Swiss Tables:A Modern, High-Performance Hash Table
Swiss Table is a high-performance hash table design introduced by Google engineers in 2017. It has since inspired many standard-library implementations across languages, including:
- Go 1.24 ships its map with this design (up to 60% faster)
- Rust’s standard HashMap has also moved from Robin Hood hashing to a Swiss Table-inspired layout.
- Datadog reported as much as 70% memory savings after migrating to Swiss Table
Open Addressing, Briefly
An open addressing hash table is one of the implementation methods for hash tables. Unlike separate chaining — which uses external data structures such as linked lists or trees — open addressing implements the entire hash table as a single contiguous array.
In an open addressing hash table, when a hash collision occurs, the algorithm probes other empty slots within the table to find a location where the key can be placed.
Typical examples of open addressing strategies include:
- Linear Probing: Move one slot (
j) at a time from the original hash position (i) - Quadratic Probing: Move
j²slots from the original hash position (i)
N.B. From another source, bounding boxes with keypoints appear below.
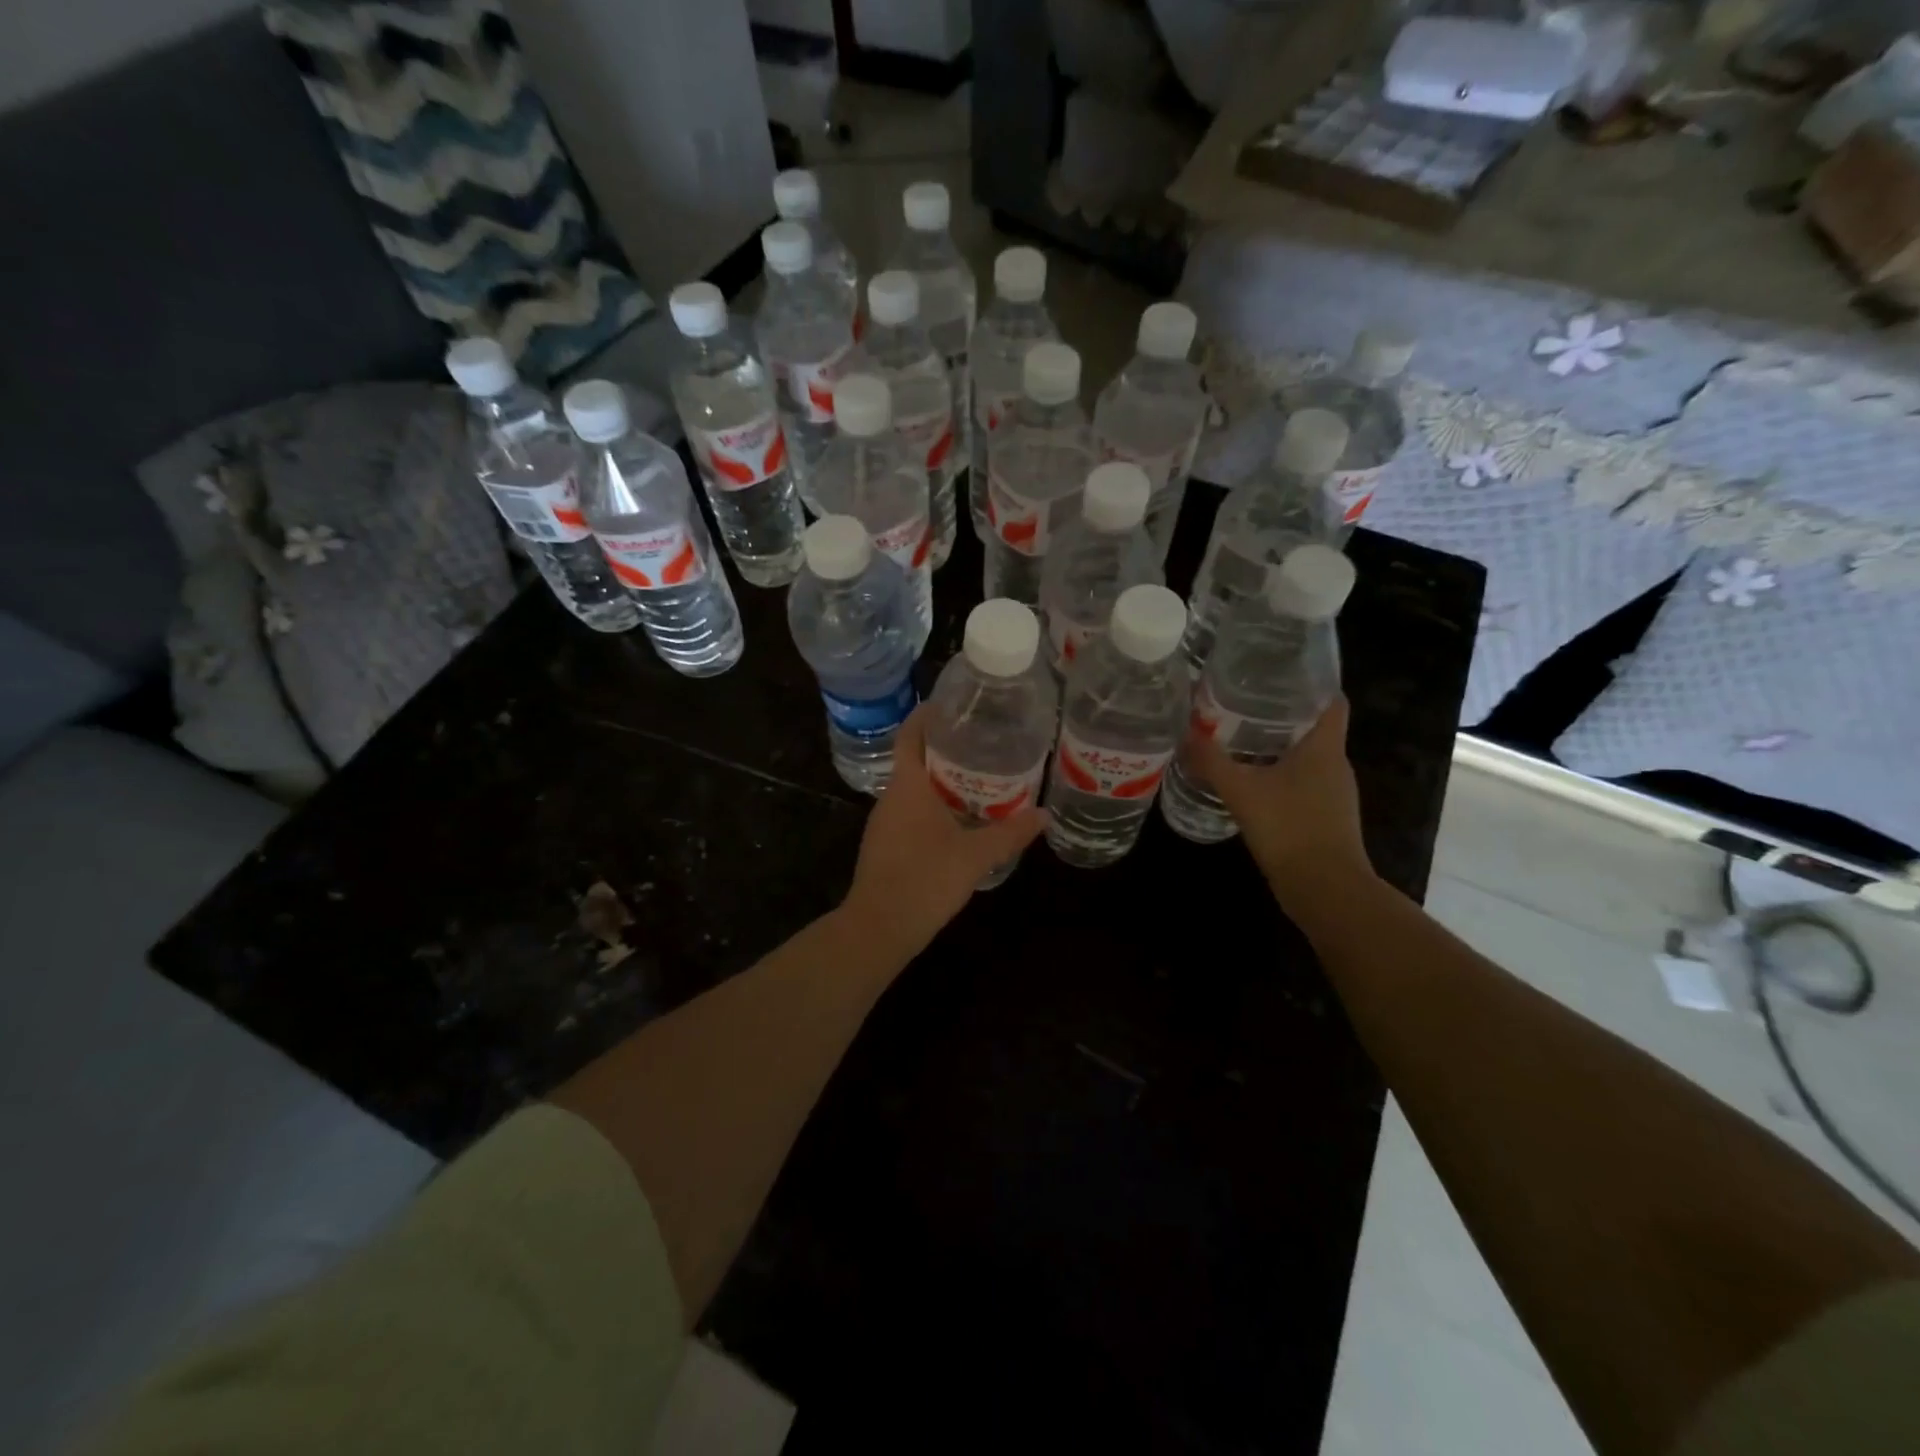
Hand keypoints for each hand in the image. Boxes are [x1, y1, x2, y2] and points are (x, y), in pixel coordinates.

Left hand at [838, 708, 1047, 960]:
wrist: (879, 928)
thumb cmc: (925, 880)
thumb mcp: (975, 855)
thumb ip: (1010, 833)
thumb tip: (1044, 816)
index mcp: (907, 786)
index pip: (911, 734)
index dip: (928, 715)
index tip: (954, 705)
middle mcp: (891, 797)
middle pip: (915, 758)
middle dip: (946, 747)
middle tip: (983, 741)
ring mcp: (884, 823)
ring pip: (914, 788)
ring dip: (941, 779)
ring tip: (980, 777)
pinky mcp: (886, 845)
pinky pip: (911, 812)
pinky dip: (934, 806)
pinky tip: (960, 819)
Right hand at [1188, 695, 1372, 901]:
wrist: (1324, 889)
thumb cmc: (1289, 828)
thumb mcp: (1241, 790)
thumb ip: (1211, 761)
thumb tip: (1184, 732)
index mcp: (1325, 747)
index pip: (1330, 700)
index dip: (1310, 683)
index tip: (1277, 674)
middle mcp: (1335, 765)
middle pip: (1313, 727)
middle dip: (1280, 713)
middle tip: (1241, 702)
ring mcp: (1333, 794)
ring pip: (1306, 758)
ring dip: (1277, 747)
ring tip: (1238, 738)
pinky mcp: (1324, 818)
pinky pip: (1302, 785)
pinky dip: (1279, 777)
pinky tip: (1250, 782)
Linear probing animation from: https://dev.to/huizhou92/swisstable-a-high-performance-hash-table-implementation-1knc
Control Bytes
Each slot carries a 1-byte metadata called a control byte that speeds up lookups and inserts. Control bytes help you quickly spot empty slots, and the short H2 fingerprint gives fast first-pass matches so each probe does less work.

from: CppCon 2017 — Matt Kulukundis, Designing a Fast, Efficient, Cache-friendly Hash Table, Step by Step
Control byte states:
| State | Value | Meaning |
|---|---|---|
| Empty | 0x80 | Slot is empty |
| Deleted | 0xFE | Slot was deleted |
| Full | 0x00–0x7F | Occupied; stores H2 (7-bit fingerprint) |
Grouped SIMD Scans
Modern hash table implementations actively leverage modern hardware to maximize performance. They often use SIMD vector operations to optimize bit operations on control bytes.
The control byte array is processed in chunks the size of the SIMD register VL (e.g., 128 bits). This chunk is called a control byte group (Group). It is not a physically separate structure—just a logical processing unit.
Typical bit split (assuming 64-bit hash):
H1: upper 57 bits → group indexH2: lower 7 bits → fingerprint in the control byte
For 32-bit hashes, a split like 25/7 also works.

image from: Abseil Swiss Tables Design Notes
How it works:
- Hash the key and split into
H1andH2. - Use
H1to pick the starting control-byte group. - SIMD-compare the group’s control bytes with
H2(the fingerprint). - On a match, confirm the actual key; stop if an
Emptyis found. - Otherwise, advance to the next group and repeat.